A more extensive procedure, however, is the trabeculectomy. This is a larger operation in which the surgeon cuts open the conjunctiva over a large area, thereby creating an artificial drain for the aqueous humour. Even after this operation, patients are much less dependent on eye drops to lower the intraocular pressure, but the follow-up treatment is very intensive and can be associated with reduced vision.

Another possibility to lower the intraocular pressure is laser treatment. Here the chamber angle is treated with a laser beam, which causes more aqueous humor to flow off. However, this procedure is only suitable if the disease is not too far advanced.

Finally, there is the sclerotherapy – icing. Here the so-called ciliary body is sclerosed. The ciliary body is responsible for the production of the aqueous humor.

By partially sclerosing it, the production of aqueous humor can be greatly reduced and thus also the intraocular pressure. It is important to mention that a surgical intervention is only used when the disease is progressing. If the intraocular pressure is slightly increased, eye drops are completely sufficient!

The intraocular pressure can be pathologically increased for various reasons. The cause can be, for example, both in the intake of certain medications, as well as in a flow disturbance of the aqueous humor in the eye. Depending on how high the intraocular pressure is, the optic nerve and the retina can be permanently damaged, which is why drug therapy is recommended.

However, there are also possibilities to lower the intraocular pressure by natural means. For example, homeopathic eye drops with the ingredient Euphrasia (eyebright) are available in pharmacies. These can help to lower the pressure.

Eyebright is also available as a tincture in combination with other medicinal herbs (St. John’s wort, mistletoe essences) for internal use.
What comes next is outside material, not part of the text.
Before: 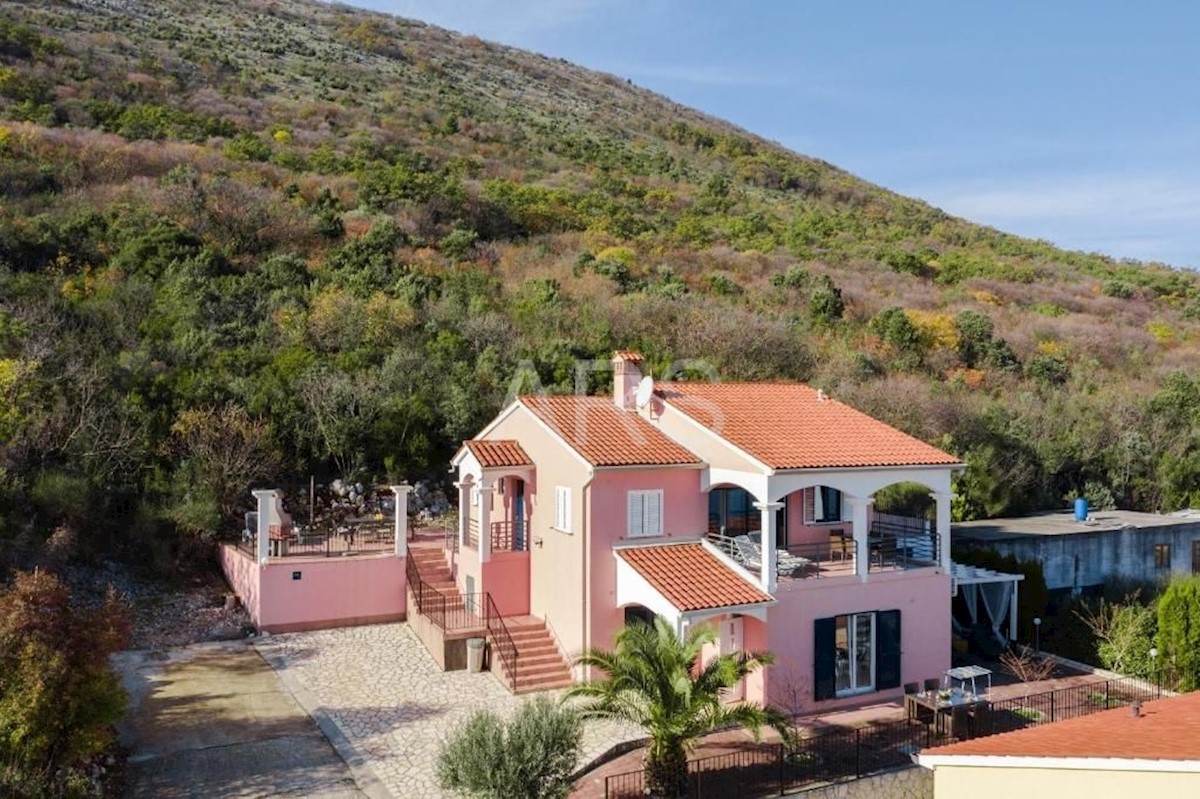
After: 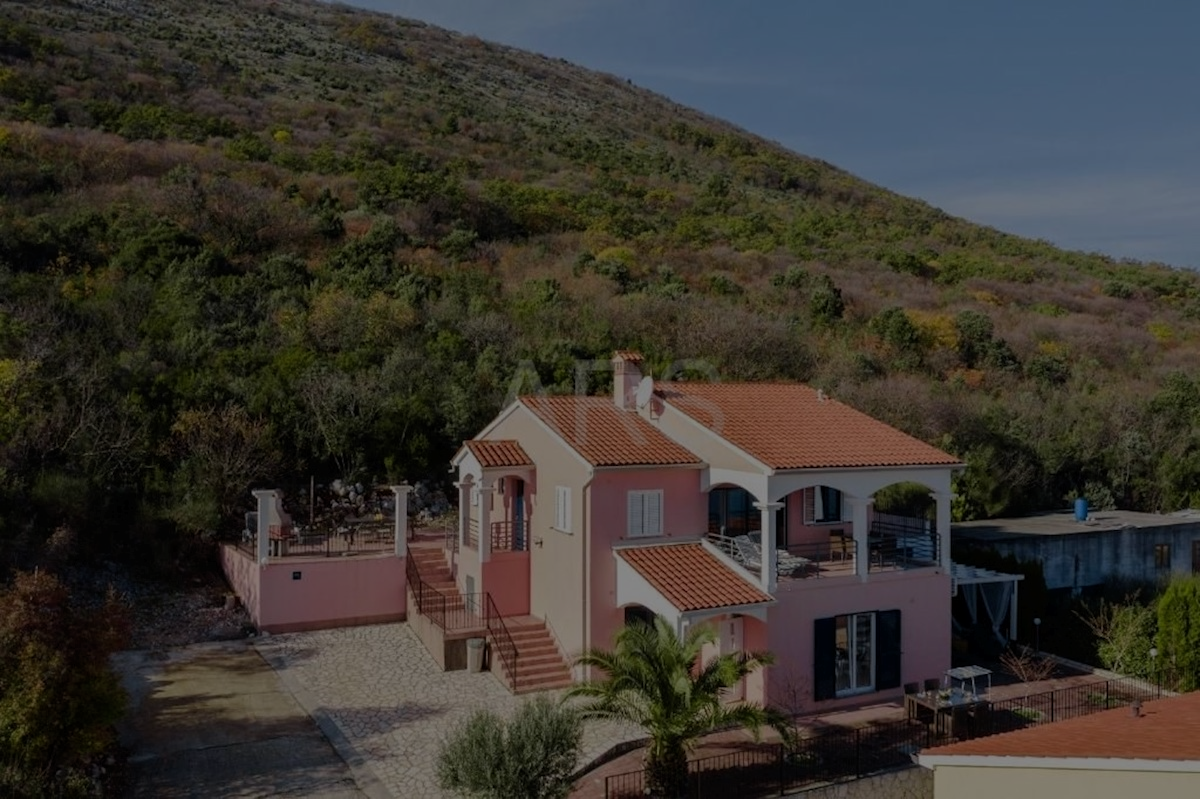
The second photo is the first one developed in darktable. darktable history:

In many cases, the use of alternative healing methods such as acupuncture, foot reflexology and kinesiology has also proven successful. A blockage of the cervical spine can also cause increased intraocular pressure.

Spinal gymnastics and targeted physiotherapy can provide relief. Certain eating habits can additionally promote increased intraocular pressure. It is therefore recommended to avoid caffeine consumption to a large extent and to follow a vitamin-rich diet.

Selenium, zinc and vitamins A, B, C and E have a positive influence on intraocular pressure. Therefore, smoking is not conducive to increased intraocular pressure. However, regular endurance training has a positive effect.

This can also help to lower high blood pressure, which is often the cause of increased intraocular pressure. In some cases, dental problems also have an influence on the pressure in the eye. If problems of the dental apparatus are present, they should be medically repaired if possible.

In some circles, amalgam fillings are also considered to interfere with the intraocular pressure. Under certain circumstances, outdated fillings can be replaced. However, if the intraocular pressure is greatly and permanently increased, conventional medical treatment is usually unavoidable. This involves the use of effective medication or even surgery to bring the intraocular pressure back to a normal level.